Maria Ivoneide, minha mãe, nasceu, cresceu e ainda vive no mesmo lugar de sempre: a Rua Coronel Manoel Bandeira, no centro de Imperatriz. Passou todos esses anos em uma casa com uma sala, uma cozinha, três quartos pequenos e um quintal. As paredes eram sempre pintadas em tons claros, que, com o tempo, começavam a manchar.

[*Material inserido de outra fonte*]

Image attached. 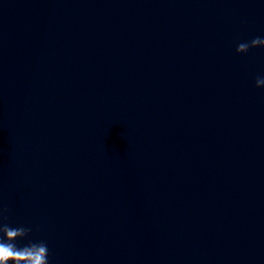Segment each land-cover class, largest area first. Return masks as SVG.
Returning <instances> with one entry per match:
<instances>
[{"label":"water","instance_id":"water-1","mask_svg":"<svg viewBox=\"0 0 264 264\" xmlns=\"http://www.w3.org/2000/svg\"><path fill=\"white\" fill-rule=\"evenodd\" d=\"M264 0H0V208L48 264H264Z\"/></svg>","mask_w":264,"mask_h":264},{"label":"clouds","instance_id":"clouds-1","mask_svg":"<svg viewBox=\"0 0 264 264\" xmlns=\"http://www.w3.org/2000/svg\"><path fill=\"white\" fill-rule=\"evenodd\" d=\"M264 47V39L256 37L249 42H241L236 47L238 54H246L251 48ZM256 87L264 86V77H257ZM7 209L0 208V264H48V246L44 242L29 243L18 247L17 240L24 239L30 228L12 227L4 222Z\"/></svg>","mask_w":264,"mask_h":264}]
</instances>
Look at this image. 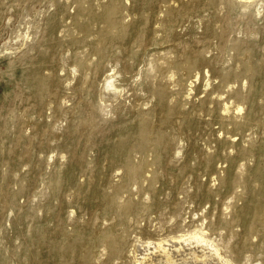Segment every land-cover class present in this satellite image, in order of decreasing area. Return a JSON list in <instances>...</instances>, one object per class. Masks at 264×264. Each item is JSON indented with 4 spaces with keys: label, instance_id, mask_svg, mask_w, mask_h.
<instances>
[{
    "label": "bare ground",
    "instance_id": "1",
    "mask_svg": "<svg viewBox=\"0 0 264 264\" xmlns=\"http://www.w3.org/2000/svg\"><path fill=\"white\" fill-rule=\"evenodd\" d=\"M70 1L76 12H69L68 0L60 3L50 26V48L32 60L14 83L32 91L38 105L27 117L33 123L41 118L40 108L46 104L54 107V114L60 113L55 117L57 124L67 122L63 133L54 136V141L63 138L55 150L57 161H67L86 180L76 181L67 172L63 184L55 176L58 170L54 171V226H41L36 218L43 219L47 213L27 208L15 218L20 232L16 241H10L8 231L1 234V219L23 194L24 183L12 192L0 181V256L4 255L0 264H242L246 253H264L261 246L256 252L250 250L254 237L264 241V50L251 39L259 34L249 12L252 0ZM176 2H182L181 8H175ZM198 23L202 34L195 32ZM213 41L221 50L229 47L233 51L230 67L219 66L218 56L206 58L204 50ZM156 46H162L156 52L160 53L157 69L147 59ZM62 58L67 79L55 72V61ZM206 68L205 78L211 76L202 82L205 96L197 98L194 92ZM255 80L261 83L258 87H253ZM177 86H181L179 91ZM68 87L74 90L78 104L67 111L58 100H63L59 95ZM4 92L11 95L7 89ZM123 93L125 100H121ZM18 120L3 130L15 135L24 129L30 140V127L20 128ZM214 124L226 139H212ZM247 131L259 134L260 142L252 137L247 148L232 154L233 135ZM204 133L209 136L206 149L196 140ZM21 139L17 137L13 147L2 152L6 164L0 170L1 178L15 175L24 163L32 141L19 152ZM213 142L216 145L210 151ZM184 147L186 157L181 160ZM150 154L158 169L150 181L151 191L160 182L173 183L180 191L187 175L195 176L198 168L218 175L216 164L224 162L228 172L215 191L201 185L188 196L212 200L210 193L232 196L240 186L243 191L235 194L234 206L237 200L241 205L230 219L223 212L210 213L208 219H213L207 220L209 232L204 233L196 224H187L191 230H184L174 198L165 203L154 199L147 206L119 202L118 192L140 183L149 171ZM239 156L248 164L255 163L247 166L251 169L248 176L238 171L246 166ZM38 165V160L33 161L30 171L35 172ZM119 170L124 181L111 187L110 174ZM106 187L114 193H104ZM213 203L218 211V202ZM71 204L84 208V216L73 217L66 210ZM157 210L162 219L175 222L164 237L131 243L134 228L140 229L131 222V214L140 218ZM179 231L186 233L176 234Z\"/></svg>",
    "mask_w": 264,
    "mask_h": 264
},
{
    "label": "rangeland",
    "instance_id": "2",
    "mask_svg": "<svg viewBox=\"0 0 264 264\" xmlns=\"http://www.w3.org/2000/svg\"><path fill=\"white\" fill-rule=\"evenodd\" d=\"M64 1L67 0H0V144L4 143L3 146L0 145V170H2L3 167L5 168L4 164H6L5 155L2 152H6L11 147H13V143L15 142L17 137H22V139L20 140L21 147L18 148L19 152H23L25 150V144H28L29 141H32L30 151L28 155L23 158L24 163L19 167V169H17L16 174L11 177H0V181H2V185H4V188L6 187L12 192H17L22 189L21 184L24 183L23 194L17 198L15 206L11 204L9 208L5 210L1 219V234H4L5 231H8L10 234V241H16L17 237L20 235V232L15 227L14 221L17 215H19V213H23L27 208H33L36 211L39 210L38 214L44 213L46 215L47 213V216H44L45 219L43 217V219H40L38 217L36 218V222H39L41 226H46L45 228H47V226L50 228L52 224V226H54V221L53 219L51 220V217L54 215V171L58 170L59 173L55 174V176H57L58 180H60L62 183L63 179H65V176H67L65 175L67 172H71L76 181L79 180L80 182H84L86 180L85 176H81L79 172L72 166L67 165V161H57L55 150H57V147L63 138H61L62 136L60 135L61 139L54 141V136H59V134L63 133L65 127L67 126V122L63 121V123L60 122L57 124L56 121L58 118L55 117H58L60 113H57V115L54 114V107L46 104L40 108L41 118L38 120V122L33 123L27 117L29 113L34 111L36 105H38L32 96V91L23 87H17L14 83L18 78L19 73L28 64L33 61H37L50 48V26L54 22V14L58 10L57 8L59 7L60 3ZM239 1L245 2L246 0ZM249 1L250 0H247L246 2L249 3ZM252 1H250V4L252 3V7L250 8L249 12L252 17L256 19L257 30L259 34L256 36H252L251 39L253 42L258 43V45L264 50V1ZM174 6L176 9H179L182 6V2H176ZM68 10L71 14H74L76 12V6L72 4L70 0H68ZM187 26L188 24L186 25V27ZM179 31L185 32V30L183 31L181 29H179ZM195 32L197 34H202L203 27L201 26V24H196ZM188 37L189 36H186L185 40H187ZM238 37L242 36L238 35ZM189 42L192 43V39L189 40ZM200 46L203 48L204 44H200ZM159 47L162 46H156L157 50L155 52L153 51L150 54L151 57L147 58L148 62L150 61L151 65H153L155 69H157L158 64L157 56L158 54H160L156 52L161 51ZM204 54L208 59L214 56H218L220 61H218L220 63H218V65H221L223 68H227L232 65L231 55L233 54V51L231 50V48L226 47L221 50L219 46H217V43L215 41H213L210 47L205 48ZM67 56L68 54L64 55L63 58L66 59ZM220 56L222 59H220ZM63 58L56 59L55 72L59 76V78L67 79L66 70L63 67V64L65 62ZM11 68L13 69V71L10 74L9 71ZM207 70L208 69L206 68V70L204 71V78L202 76L201 78H199L201 81L199 82L200 84H198L199 87L197 88V90H199L200 92L195 90V96H205V94H202L204 92L202 82L204 84V81L209 78L208 76H211V74L209 73L210 75L208 74L207 78H205V75H207ZM217 81L218 80H216V82ZM72 84H74V81L71 82V85ZM260 84L261 83L259 80L253 81V87H258ZM239 85L240 82L235 84L234 88H237ZM247 86L248 83L246 87ZM180 87L181 86H177L175 87V89L179 91ZM6 89L11 92V95H5L4 90ZM72 92H74V90H72V87H68L64 88L59 95V98H62L63 100L59 99L58 101L61 105L63 104V109H66L67 111L73 109L74 105L76 106L78 104V98L76 97V94H73ZM199 96H197V98ZM125 99L126 94L125 98L121 97V100ZM61 101L63 102L61 103ZM151 104L152 103L149 104V107L151 106ZM17 118L19 119L18 122L20 123V128H24L26 125L27 127H30L31 134H33L30 140L28 137H26V133L23 132L24 129H21V132H19L20 134L16 133L15 135H12L13 132H10L8 129L3 130L4 126L6 128L11 127V124ZM54 126H56L55 129ZM213 128L215 133L213 132L214 135L212 136V139L216 138L218 141L226 139V134L223 131L220 132L219 125L214 124ZM247 134L246 132H244L243 134H234L233 136H235L236 138L232 136L234 138L233 140L235 141L236 146L229 147V151H231V153L233 151L235 155V152L237 154L240 147L247 148L249 146V143L247 142L251 140L252 137H254L252 140L255 139L258 143L260 142L261 139L259 138V134L253 136L251 135L250 131H247ZM203 135L204 137L201 136L202 138L197 136L196 140L199 139L200 141H197L199 145L206 149L209 143V136L205 133ZM39 141H41V144H39ZM215 145V142L210 145L212 146L210 151H214ZM185 153L186 148L184 147L182 154H179L180 157L178 158L183 160L186 157ZM37 160L39 161V165L36 168L35 172H31L30 168L32 162ZM136 160H138V157L136 158ZM148 160L151 163L153 162V156L151 154L148 156ZM239 162L241 164H245L246 166L242 165L238 171H241L244 174L243 175L240 172L242 176H248L251 173V169L248 171L247 168L249 166L253 167L255 163L249 161L248 164L240 156ZM177 165H179V163ZM216 170L219 174H212V176L211 172L207 171V169L198 168L194 174L195 176L192 177L187 175L184 178V180L182 181V189L180 191H177V189L173 187V183L169 184L162 182L156 185L155 191H151L150 181L158 172L157 165L152 163L151 167H149V171L146 173V175H144V178L141 180V182L138 184H130L127 188L119 191L117 194V200L121 203L130 200L134 204H137L139 206H147L154 199L165 203L174 198L177 201L178 206L180 207L181 213L178 221L184 225V230L188 232L189 230H191L189 228L193 227V225L196 224L200 229L205 230H203L204 233H207V231L209 232V230L207 229L209 222H207V220L210 221V219H213V217L208 219L210 213H213L215 215L218 214V212H223L225 218L230 219L233 215V212L238 209L239 205H241V201L237 200V206H234V203L236 202L234 198L235 194H241V192L243 191V188L240 186L235 189V194L232 196H229L227 194L216 196V194L210 193L209 196H212V200H199V198L192 199L188 196L190 193H193L198 188V186L201 185L209 186L210 190L215 191L220 186L221 179H223L228 172L227 163H217ZM214 178L217 179L214 180ZM123 181L124 179L122 170L114 171L110 174V182L112 184L111 187L119 186ZM111 187H106L104 193H114ZM213 202H218V211L213 209ZM66 210L69 211L75 218H77L78 216H84L85 211L84 208H81L76 204L69 205ZM205 217L207 219H205ZM201 218L202 220H205L201 221L202 223L200 222ZM130 220L132 223H134L135 227L140 226V229L134 228L135 233H133L130 238V242H135L136 244L141 243V241L147 242L149 239V241H153L157 238L159 239L164 237V234H166L165 231L169 227V225L175 223L174 221L169 220V218L166 220L162 219L159 215L158 210L152 213L149 212L147 215L140 218H137L135 215L131 214ZM187 224L192 225L190 227H187ZM143 227L145 229L147 228L146 231ZM11 228H13V230H16L13 231L11 230ZM139 231H142L141 234H139ZM186 231H179L180 233L177 232L176 234H185ZM14 233H18V235L15 236ZM213 237V239H217L216 235H214ZM18 243L19 241L16 242V246ZM252 244L253 246H251L250 250H252L253 252H256L259 246L263 247L264 249V241L261 238L254 237L252 239ZM252 254L253 253H246L244 255L242 264H264V253L261 254L259 252H256V254ZM3 256L4 255L0 256V260H2ZM115 264L120 263L119 261H116Z\"/></svg>",
    "mask_w": 264,
    "mask_h": 264
}]
</instances>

Morava com o pai, José Maria, a mãe, Maria da Conceição, e os irmãos: Joselito, José Carlos, Maria Delurdes, Maria Ivonete e Maria Francisca. É uma família de muitas Marias e Josés. “Era uma casa cheia, animada, de briga”, conta, rindo. Hoje, a casa continua cheia, mas com pessoas diferentes. Minha mãe mora com o irmão, José Carlos, e suas três filhas: Yonara, Ana Maria (eu) e Alicia Samantha. Cada uma diferente em ser, agir e pensar. Cada uma com a personalidade briguenta da mãe.
Entre as lembranças da infância, ela me conta que o que mais a marca são as comidas: o feijão com ossada da mãe dela, o cozidão, os geladinhos de coco e banana. Sua relação tão íntima com a comida agora faz todo sentido para mim: é cozinhando que ela mantém viva a conexão com a mãe.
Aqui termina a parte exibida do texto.